#### What to work on
Look for the line containing "4.4% | 2.8% | 0.1% |" in the listing below; from there, output every line exactly, the last one included.
= Beginning of Section =
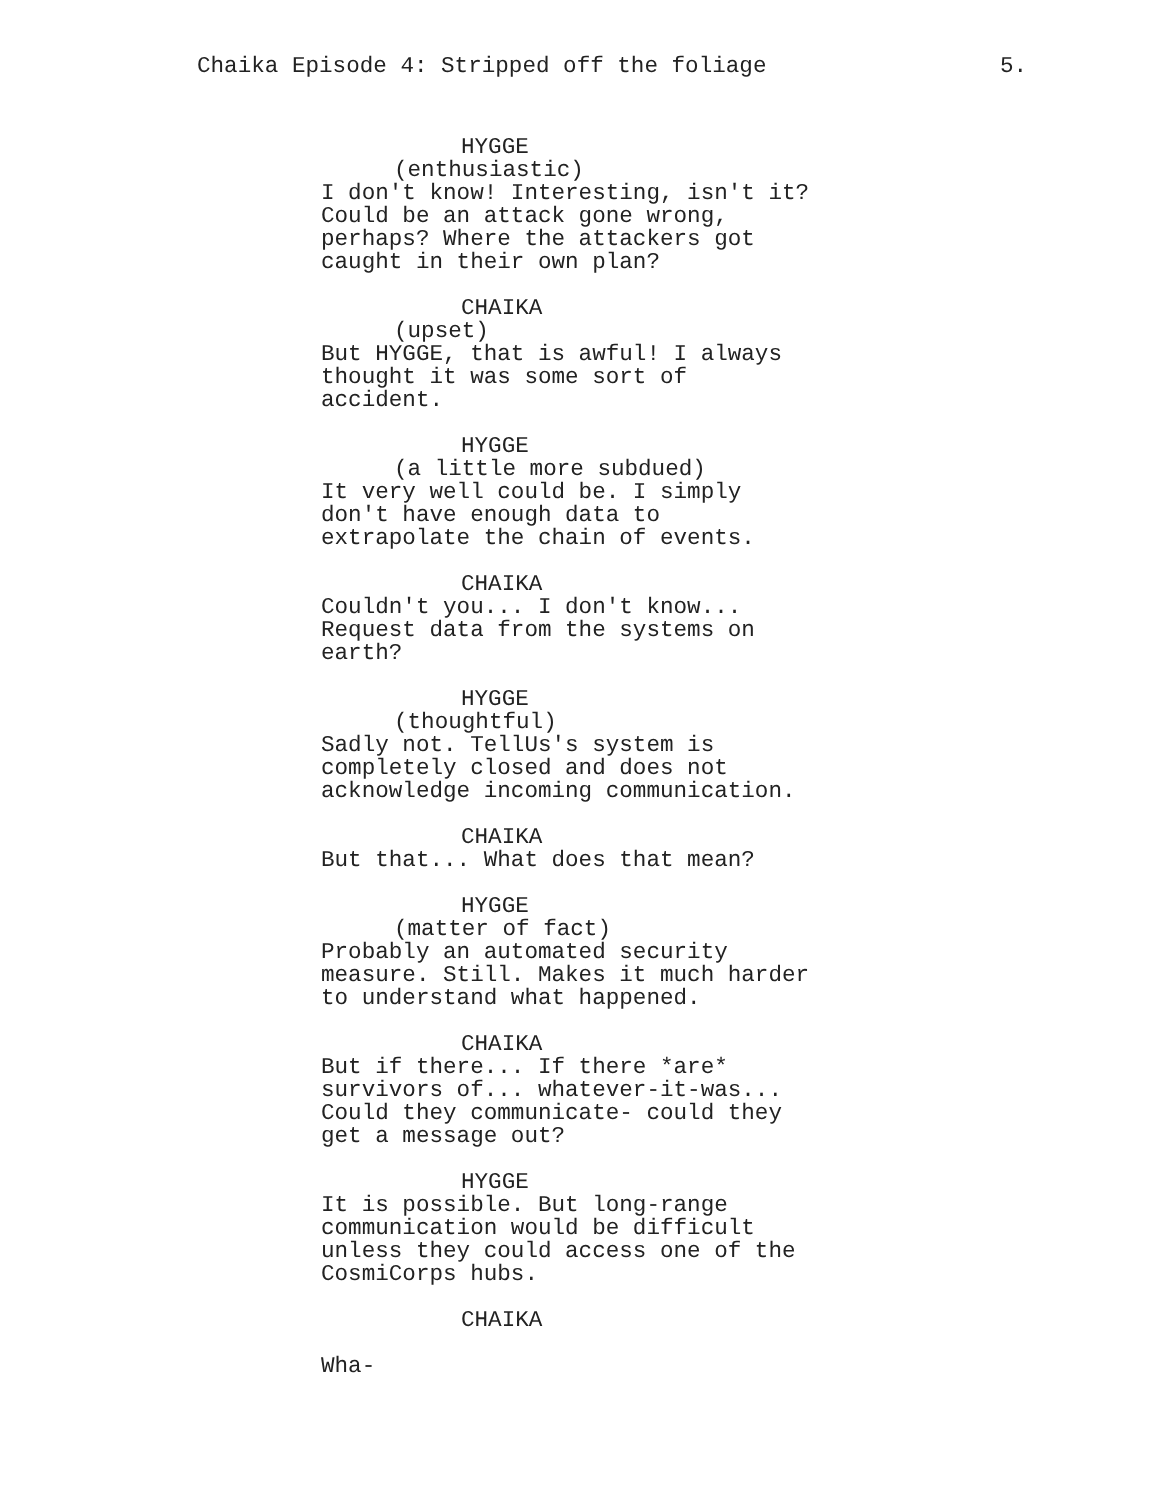Chaika Episode 4: Stripped off the foliage 5.
HYGGE
(enthusiastic)
I don't know! Interesting, isn't it? Could be an attack gone wrong, perhaps? Where the attackers got caught in their own plan?
CHAIKA
(upset)
But HYGGE, that is awful! I always thought it was some sort of accident.
HYGGE
(a little more subdued)
It very well could be. I simply don't have enough data to extrapolate the chain of events.
CHAIKA
Couldn't you... I don't know... Request data from the systems on earth?
HYGGE
(thoughtful)
Sadly not. TellUs's system is completely closed and does not acknowledge incoming communication.
CHAIKA
But that... What does that mean?
HYGGE
(matter of fact)
Probably an automated security measure. Still. Makes it much harder to understand what happened.
CHAIKA
But if there... If there *are* survivors of... whatever-it-was... Could they communicate- could they get a message out?
HYGGE
It is possible. But long-range communication would be difficult unless they could access one of the CosmiCorps hubs.
CHAIKA
Wha-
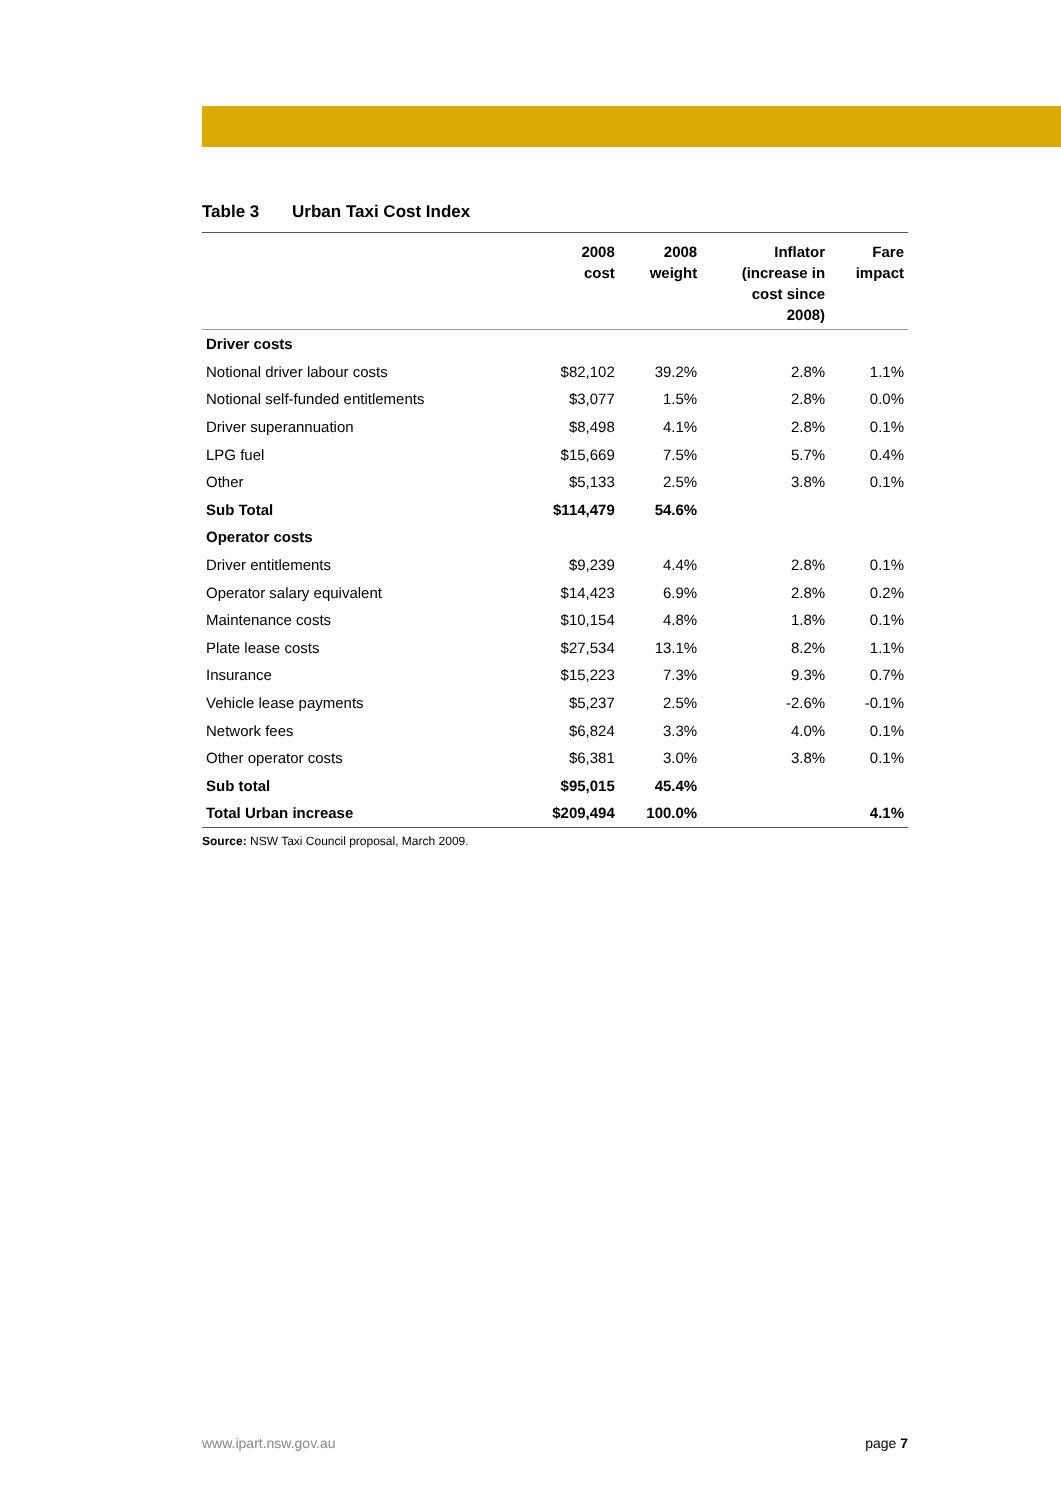Table 3 Urban Taxi Cost Index
| | 2008 cost | 2008 weight | Inflator (increase in cost since 2008) | Fare impact |
| --- | --- | --- | --- | --- |
| Driver costs | | | | |
| Notional driver labour costs | $82,102 | 39.2% | 2.8% | 1.1% |
| Notional self-funded entitlements | $3,077 | 1.5% | 2.8% | 0.0% |
| Driver superannuation | $8,498 | 4.1% | 2.8% | 0.1% |
| LPG fuel | $15,669 | 7.5% | 5.7% | 0.4% |
| Other | $5,133 | 2.5% | 3.8% | 0.1% |
| Sub Total | $114,479 | 54.6% | | |
| Operator costs | | | | |
| Driver entitlements | $9,239 | 4.4% | 2.8% | 0.1% |
| Operator salary equivalent | $14,423 | 6.9% | 2.8% | 0.2% |
| Maintenance costs | $10,154 | 4.8% | 1.8% | 0.1% |
| Plate lease costs | $27,534 | 13.1% | 8.2% | 1.1% |
| Insurance | $15,223 | 7.3% | 9.3% | 0.7% |
| Vehicle lease payments | $5,237 | 2.5% | -2.6% | -0.1% |
| Network fees | $6,824 | 3.3% | 4.0% | 0.1% |
| Other operator costs | $6,381 | 3.0% | 3.8% | 0.1% |
| Sub total | $95,015 | 45.4% | | |
| Total Urban increase | $209,494 | 100.0% | | 4.1% |
Source: NSW Taxi Council proposal, March 2009.
www.ipart.nsw.gov.au page 7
= End of Section =
#### Answer space
| Driver entitlements | $9,239 | 4.4% | 2.8% | 0.1% |
| Operator salary equivalent | $14,423 | 6.9% | 2.8% | 0.2% |
| Maintenance costs | $10,154 | 4.8% | 1.8% | 0.1% |
| Plate lease costs | $27,534 | 13.1% | 8.2% | 1.1% |
| Insurance | $15,223 | 7.3% | 9.3% | 0.7% |
| Vehicle lease payments | $5,237 | 2.5% | -2.6% | -0.1% |
| Network fees | $6,824 | 3.3% | 4.0% | 0.1% |
| Other operator costs | $6,381 | 3.0% | 3.8% | 0.1% |
| Sub total | $95,015 | 45.4% | | |
| Total Urban increase | $209,494 | 100.0% | | 4.1% |
Source: NSW Taxi Council proposal, March 2009.
www.ipart.nsw.gov.au page 7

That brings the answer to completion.